TASK BRIEF => Write out the text of the material below line for line, with no changes, and leave the pictures out of your answer.

PROVIDED RECORDS =>
------------------------------------------------------------------------
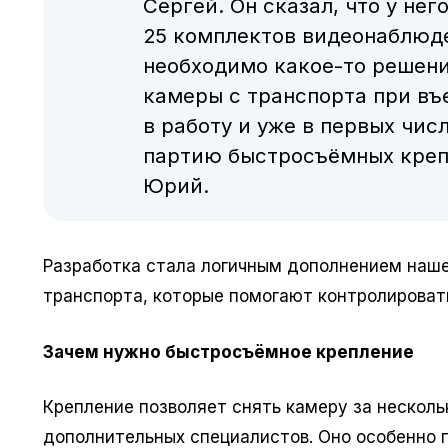
Сергей. Он сказал, что у нег
25 комплектов видеонаблюде
необходимо какое-то решени
камеры с транспорта при въе
в работу и уже в первых чис
партию быстросъёмных крепл
Юрий.
Разработка стала логичным дополнением наш
транспорта, которые помогают контролировать
Зачем нужно быстросъёмное крепление
Крепление позволяет снять камеру за несколь
дополнительных специалистов. Оно особенно по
------------------------------------------------------------------------
SOLUTION FOR THIS PROBLEM =>
Сергей. Он сказал, что у нег
25 комплектов видеонаблюде
необходимо какое-то решени
камеры с транспорта при въе
в работу и уже в первых чис
партию быстросъёмных крепл
Юрий.
Разработка стала логичным дополнением наш
транспорта, которые помогают контролировать
Зачем нужно быстросъёмное крепление
Крепление позволяет снять камеру за несколь
дополнительных специалистов. Оно особенно по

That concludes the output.